**Task instructions**
In the records below, give the text from the line with "Код: 00000007984" up to and including the line with "Serang, KPI" as a JSON list of strings, one string per line, with blank lines and the pictures left out.

BEGIN Records for this task

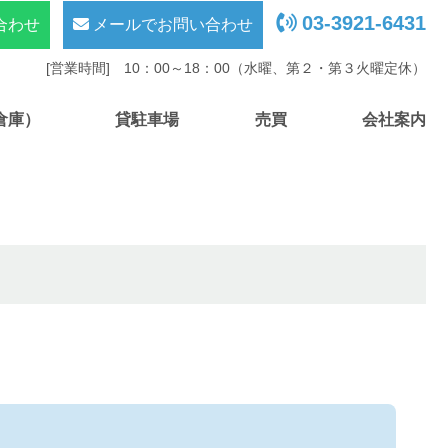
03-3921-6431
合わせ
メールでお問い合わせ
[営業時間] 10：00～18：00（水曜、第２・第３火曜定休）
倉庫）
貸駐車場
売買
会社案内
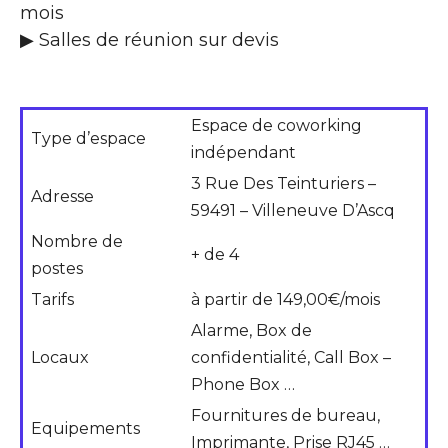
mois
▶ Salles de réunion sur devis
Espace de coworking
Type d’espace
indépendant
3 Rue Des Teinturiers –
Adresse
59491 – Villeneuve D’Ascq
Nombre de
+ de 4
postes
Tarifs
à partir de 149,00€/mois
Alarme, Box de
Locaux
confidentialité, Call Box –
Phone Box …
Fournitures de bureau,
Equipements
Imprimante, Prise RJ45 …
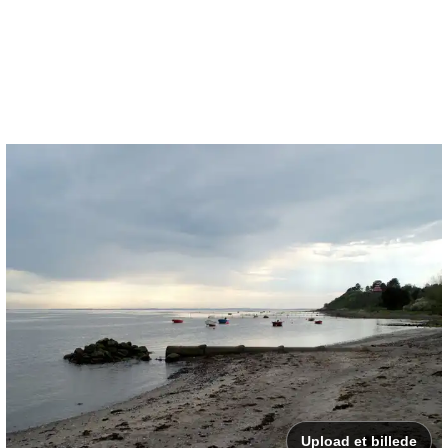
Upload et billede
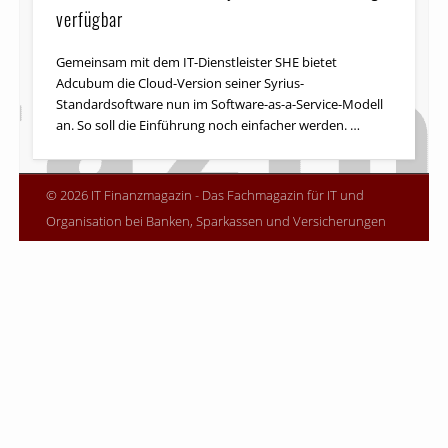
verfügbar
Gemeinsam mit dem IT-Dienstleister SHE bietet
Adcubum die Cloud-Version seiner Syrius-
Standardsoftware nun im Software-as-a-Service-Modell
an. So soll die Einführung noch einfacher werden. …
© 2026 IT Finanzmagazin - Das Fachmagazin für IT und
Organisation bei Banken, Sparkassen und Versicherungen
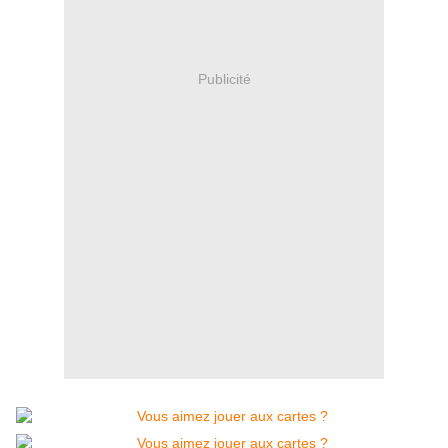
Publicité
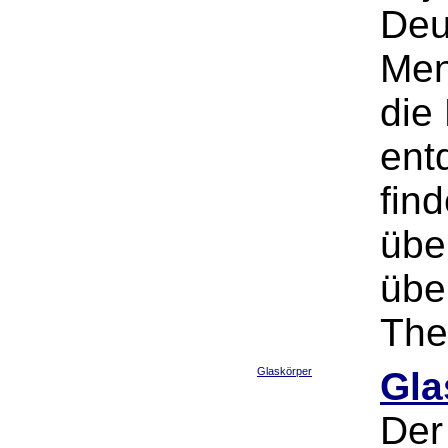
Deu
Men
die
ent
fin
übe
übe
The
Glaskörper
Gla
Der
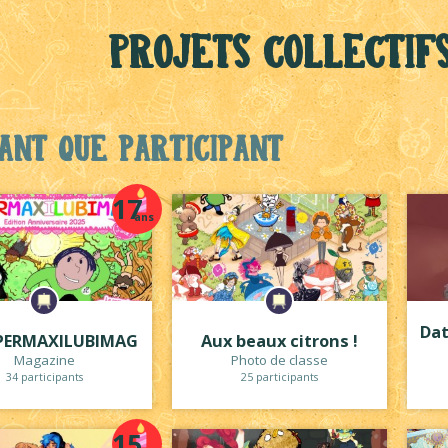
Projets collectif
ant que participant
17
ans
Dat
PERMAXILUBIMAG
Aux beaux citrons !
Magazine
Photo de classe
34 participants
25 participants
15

END Records for this task
BEGIN Records for this task

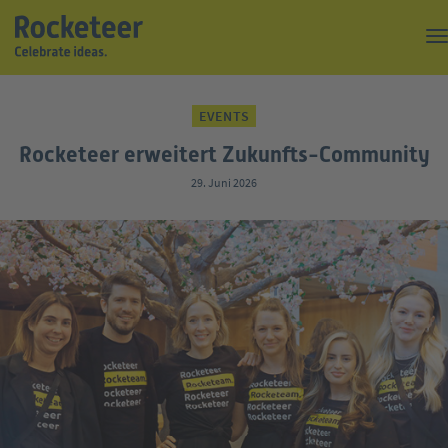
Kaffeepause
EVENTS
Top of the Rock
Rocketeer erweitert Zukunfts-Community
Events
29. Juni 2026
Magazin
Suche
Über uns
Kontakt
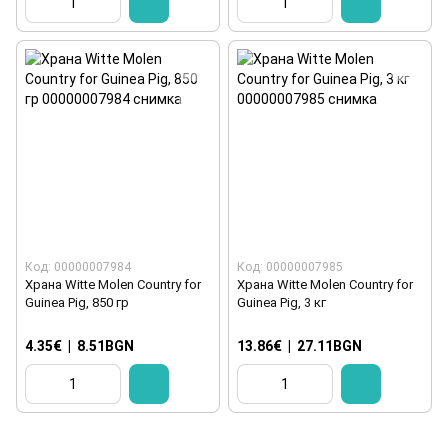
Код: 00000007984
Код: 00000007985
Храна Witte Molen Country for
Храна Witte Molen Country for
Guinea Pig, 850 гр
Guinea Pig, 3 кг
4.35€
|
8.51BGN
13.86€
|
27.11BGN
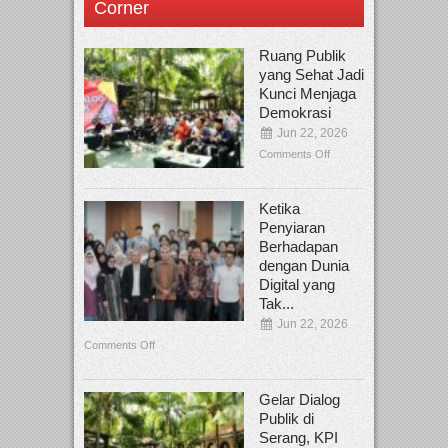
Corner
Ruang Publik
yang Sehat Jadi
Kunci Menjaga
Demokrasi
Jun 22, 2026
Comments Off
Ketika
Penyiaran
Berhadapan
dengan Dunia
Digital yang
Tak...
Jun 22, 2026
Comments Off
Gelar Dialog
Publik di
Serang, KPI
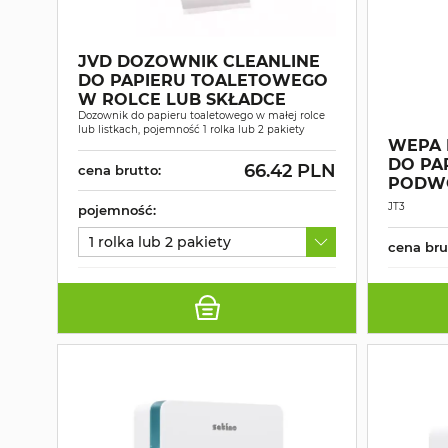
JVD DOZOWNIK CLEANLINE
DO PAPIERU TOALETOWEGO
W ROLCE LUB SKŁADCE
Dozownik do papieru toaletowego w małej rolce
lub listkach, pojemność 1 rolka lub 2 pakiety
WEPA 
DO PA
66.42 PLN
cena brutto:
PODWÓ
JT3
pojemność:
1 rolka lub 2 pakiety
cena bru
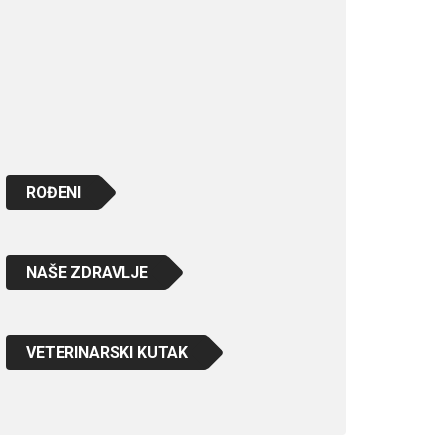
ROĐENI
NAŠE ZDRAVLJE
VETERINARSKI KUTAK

END Records for this task

**Output**
[
  "Код: 00000007984",
  "Код: 00000007985",
  "Храна Witte Molen Country for",
  "Храна Witte Molen Country for",
  "Guinea Pig, 850 гр",
  "Guinea Pig, 3 кг",
  "4.35€",
  "|",
  "8.51BGN",
  "13.86€",
  "|",
  "27.11BGN",
  "Corner",
  "Ruang Publik",
  "yang Sehat Jadi",
  "Kunci Menjaga",
  "Demokrasi",
  "Jun 22, 2026",
  "Comments Off",
  "Ketika",
  "Penyiaran",
  "Berhadapan",
  "dengan Dunia",
  "Digital yang",
  "Tak...",
  "Jun 22, 2026",
  "Comments Off",
  "Gelar Dialog",
  "Publik di",
  "Serang, KPI"
]